── Data excerpts

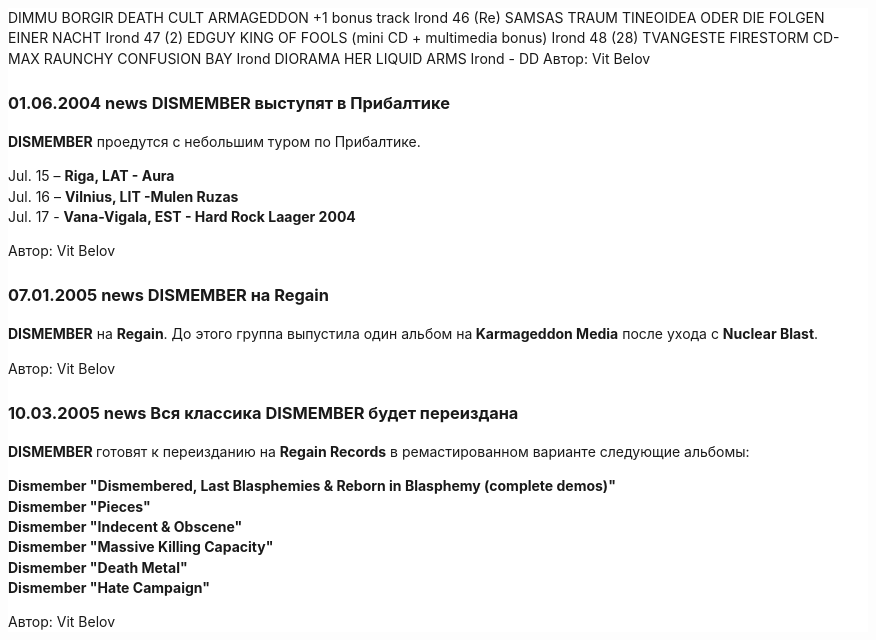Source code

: <TD>DIMMU BORGIR</TD>
<TD>DEATH CULT ARMAGEDDON +1 bonus track</TD>
<TD>Irond</TD></TR>
<TR style="HEIGHT: 12.75pt" height=17>
<TD height=17>46 (Re)</TD>
<TD>SAMSAS TRAUM</TD>
<TD>TINEOIDEA ODER DIE FOLGEN EINER NACHT</TD>
<TD>Irond</TD></TR>
<TR style="HEIGHT: 12.75pt" height=17>
<TD height=17>47 (2)</TD>
<TD>EDGUY</TD>
<TD>KING OF FOOLS (mini CD + multimedia bonus)</TD>
<TD>Irond</TD></TR>
<TR style="HEIGHT: 12.75pt" height=17>
<TD height=17>48 (28)</TD>
<TD width=193>TVANGESTE</TD>
<TD width=288>FIRESTORM</TD>
<TD>CD-MAX</TD></TR>
<TR style="HEIGHT: 12.75pt" height=17>
<TD height=17></TD>
<TD>RAUNCHY</TD>
<TD>CONFUSION BAY</TD>
<TD>Irond</TD></TR>
<TR style="HEIGHT: 12.75pt" height=17>
<TD height=17></TD>
<TD>DIORAMA</TD>
<TD>HER LIQUID ARMS</TD>
<TD>Irond - DD</TD></TR></TBODY></TABLE>
Автор: Vit Belov

### 01.06.2004 news DISMEMBER выступят в Прибалтике

<P><B>DISMEMBER</B> проедутся с небольшим туром по Прибалтике. </P>
<P>Jul. 15 – <B>Riga, LAT - Aura</B> <BR>Jul. 16 – <B>Vilnius, LIT -Mulen Ruzas</B> <BR>Jul. 17 - <B>Vana-Vigala, EST - Hard Rock Laager 2004</B><BR></P>
Автор: Vit Belov

### 07.01.2005 news DISMEMBER на Regain

<P><STRONG>DISMEMBER</STRONG> на <STRONG>Regain</STRONG>. До этого группа выпустила один альбом на<STRONG> Karmageddon Media</STRONG> после ухода с <STRONG>Nuclear Blast</STRONG>.</P>
Автор: Vit Belov

### 10.03.2005 news Вся классика DISMEMBER будет переиздана

<P><STRONG>DISMEMBER </STRONG>готовят к переизданию на <STRONG>Regain Records</STRONG> в ремастированном варианте следующие альбомы:</P>
<P><STRONG>Dismember "Dismembered, Last Blasphemies & Reborn in Blasphemy (complete demos)"<BR>Dismember "Pieces"<BR>Dismember "Indecent & Obscene"<BR>Dismember "Massive Killing Capacity"<BR>Dismember "Death Metal"<BR>Dismember "Hate Campaign"</STRONG></P>
Автор: Vit Belov
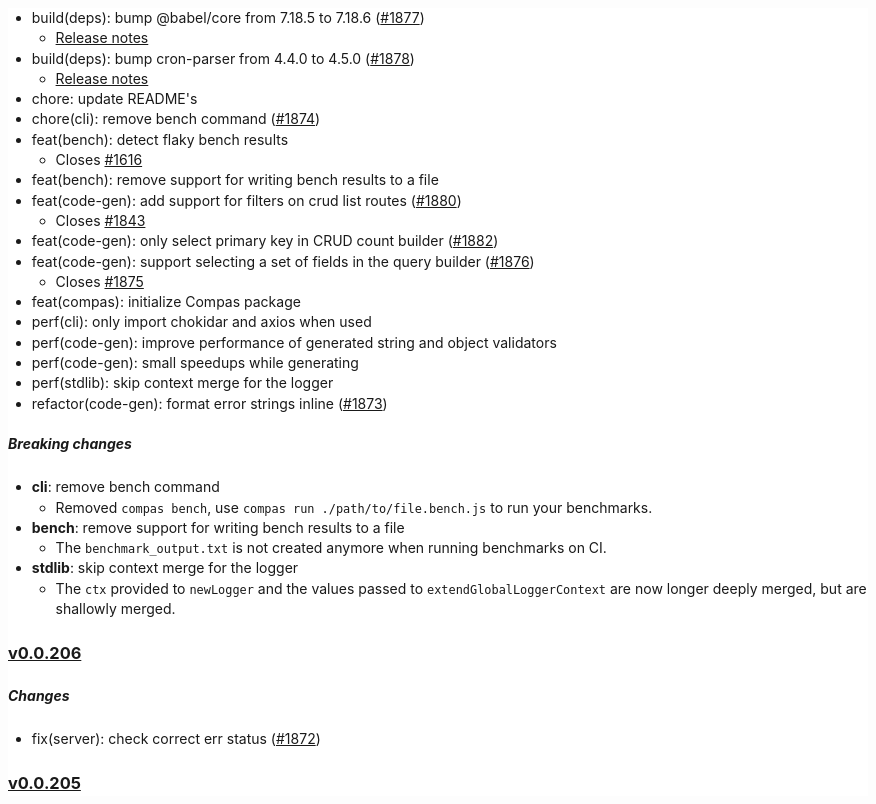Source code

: - build(deps): bump @babel/core from 7.18.5 to 7.18.6
  ([#1877](https://github.com/compasjs/compas/pull/1877))
  - [Release notes](https://github.com/babel/babel/releases)
- build(deps): bump cron-parser from 4.4.0 to 4.5.0
  ([#1878](https://github.com/compasjs/compas/pull/1878))
  - [Release notes](https://github.com/harrisiirak/cron-parser/releases)
- chore: update README's
- chore(cli): remove bench command
  ([#1874](https://github.com/compasjs/compas/pull/1874))
- feat(bench): detect flaky bench results
  - Closes [#1616](https://github.com/compasjs/compas/pull/1616)
- feat(bench): remove support for writing bench results to a file
- feat(code-gen): add support for filters on crud list routes
  ([#1880](https://github.com/compasjs/compas/pull/1880))
  - Closes [#1843](https://github.com/compasjs/compas/pull/1843)
- feat(code-gen): only select primary key in CRUD count builder
  ([#1882](https://github.com/compasjs/compas/pull/1882))
- feat(code-gen): support selecting a set of fields in the query builder
  ([#1876](https://github.com/compasjs/compas/pull/1876))
  - Closes [#1875](https://github.com/compasjs/compas/pull/1875)
- feat(compas): initialize Compas package
- perf(cli): only import chokidar and axios when used
- perf(code-gen): improve performance of generated string and object validators
- perf(code-gen): small speedups while generating
- perf(stdlib): skip context merge for the logger
- refactor(code-gen): format error strings inline
  ([#1873](https://github.com/compasjs/compas/pull/1873))

##### Breaking changes

- **cli**: remove bench command
  - Removed `compas bench`, use `compas run ./path/to/file.bench.js` to run your
    benchmarks.
- **bench**: remove support for writing bench results to a file
  - The `benchmark_output.txt` is not created anymore when running benchmarks on
    CI.
- **stdlib**: skip context merge for the logger
  - The `ctx` provided to `newLogger` and the values passed to
    `extendGlobalLoggerContext` are now longer deeply merged, but are shallowly
    merged.

### [v0.0.206](https://github.com/compasjs/compas/releases/tag/v0.0.206)

##### Changes

- fix(server): check correct err status
  ([#1872](https://github.com/compasjs/compas/pull/1872))

### [v0.0.205](https://github.com/compasjs/compas/releases/tag/v0.0.205)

────

● **About this exercise**:
Reproduce the records word for word, please, from their first line up to and including the line that contains "7.18.5 to 7.18.6", but no pictures.

● **Solution to this task**:
Source code

: <TD>DIMMU BORGIR</TD>
<TD>DEATH CULT ARMAGEDDON +1 bonus track</TD>
<TD>Irond</TD></TR>
<TR style="HEIGHT: 12.75pt" height=17>
<TD height=17>46 (Re)</TD>
<TD>SAMSAS TRAUM</TD>
<TD>TINEOIDEA ODER DIE FOLGEN EINER NACHT</TD>
<TD>Irond</TD></TR>
<TR style="HEIGHT: 12.75pt" height=17>
<TD height=17>47 (2)</TD>
<TD>EDGUY</TD>
<TD>KING OF FOOLS (mini CD + multimedia bonus)</TD>
<TD>Irond</TD></TR>
<TR style="HEIGHT: 12.75pt" height=17>
<TD height=17>48 (28)</TD>
<TD width=193>TVANGESTE</TD>
<TD width=288>FIRESTORM</TD>
<TD>CD-MAX</TD></TR>
<TR style="HEIGHT: 12.75pt" height=17>
<TD height=17></TD>
<TD>RAUNCHY</TD>
<TD>CONFUSION BAY</TD>
<TD>Irond</TD></TR>
<TR style="HEIGHT: 12.75pt" height=17>
<TD height=17></TD>
<TD>DIORAMA</TD>
<TD>HER LIQUID ARMS</TD>
<TD>Irond - DD</TD></TR></TBODY></TABLE>
Автор: Vit Belov

### 01.06.2004 news DISMEMBER выступят в Прибалтике

<P><B>DISMEMBER</B> проедутся с небольшим туром по Прибалтике. </P>
<P>Jul. 15 – <B>Riga, LAT - Aura</B> <BR>Jul. 16 – <B>Vilnius, LIT -Mulen Ruzas</B> <BR>Jul. 17 - <B>Vana-Vigala, EST - Hard Rock Laager 2004</B><BR></P>
Автор: Vit Belov

### 07.01.2005 news DISMEMBER на Regain

<P><STRONG>DISMEMBER</STRONG> на <STRONG>Regain</STRONG>. До этого группа выпустила один альбом на<STRONG> Karmageddon Media</STRONG> после ухода с <STRONG>Nuclear Blast</STRONG>.</P>
Автор: Vit Belov

### 10.03.2005 news Вся классика DISMEMBER будет переиздана

<P><STRONG>DISMEMBER </STRONG>готовят к переизданию на <STRONG>Regain Records</STRONG> в ремастированном варианте следующие альбомы:</P>
<P><STRONG>Dismember "Dismembered, Last Blasphemies & Reborn in Blasphemy (complete demos)"<BR>Dismember "Pieces"<BR>Dismember "Indecent & Obscene"<BR>Dismember "Massive Killing Capacity"<BR>Dismember "Death Metal"<BR>Dismember "Hate Campaign"</STRONG></P>
Автор: Vit Belov
Source code

: - build(deps): bump @babel/core from 7.18.5 to 7.18.6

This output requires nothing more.